━━━ Exercise data ━━━

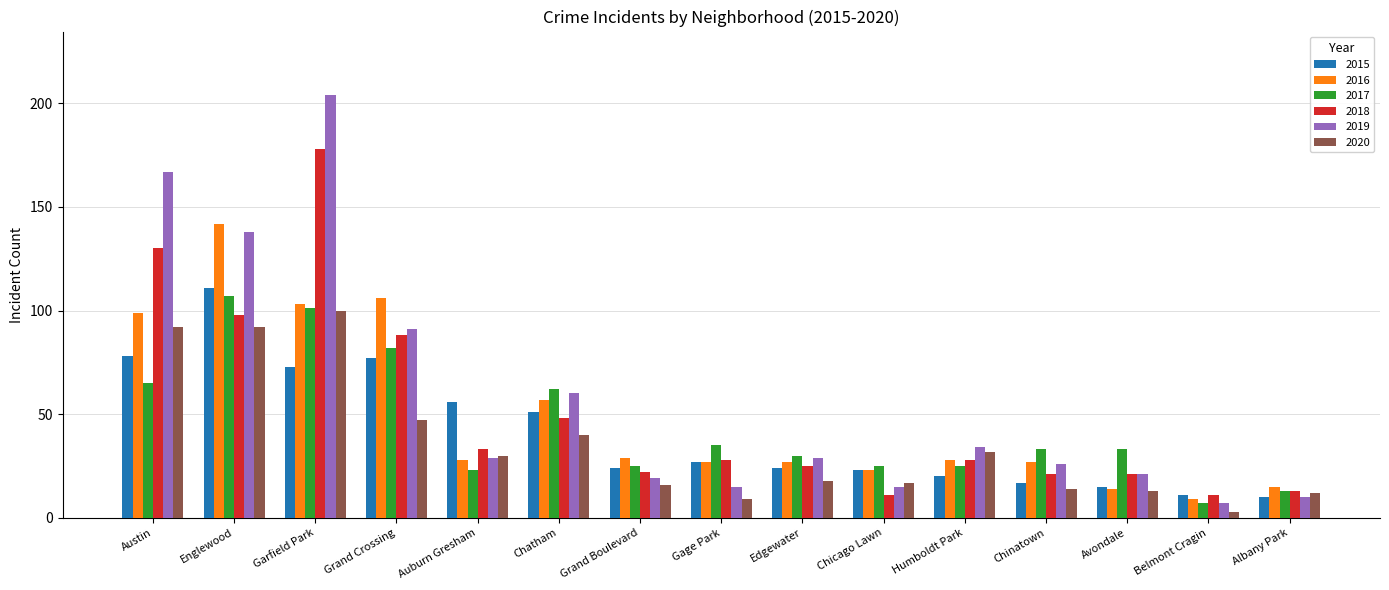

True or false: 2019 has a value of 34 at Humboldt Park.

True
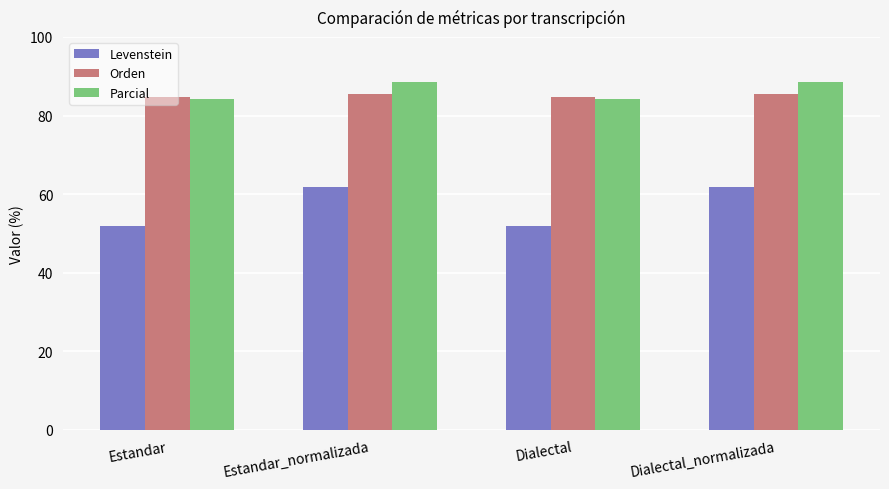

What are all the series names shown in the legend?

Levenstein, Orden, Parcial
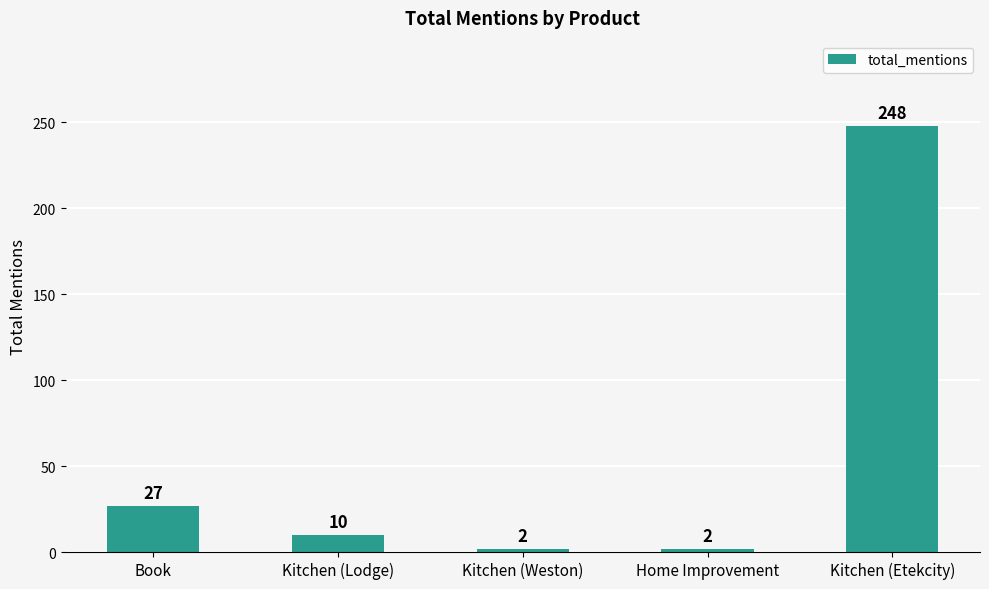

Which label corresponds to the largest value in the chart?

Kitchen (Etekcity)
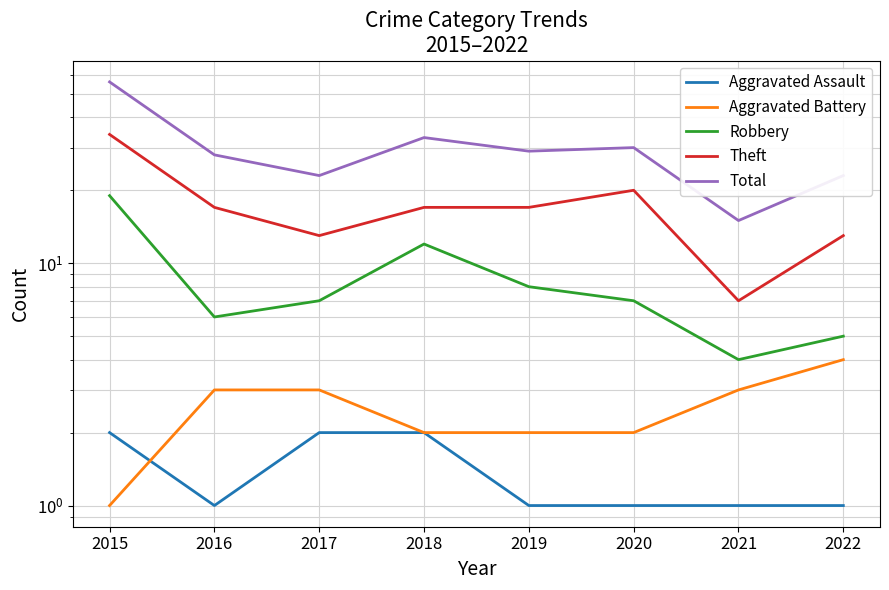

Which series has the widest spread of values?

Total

━━━

■ **Work to be completed**: Starting at the line that contains "What are all" and continuing through the end of the records, change every "series" to "data set" and keep all else unchanged. Leave the pictures out of your answer.

■ **Result of this task**:
What are all the data set names shown in the legend?

Levenstein, Orden, Parcial

Which label corresponds to the largest value in the chart?

Kitchen (Etekcity)

Which data set has the widest spread of values?

Total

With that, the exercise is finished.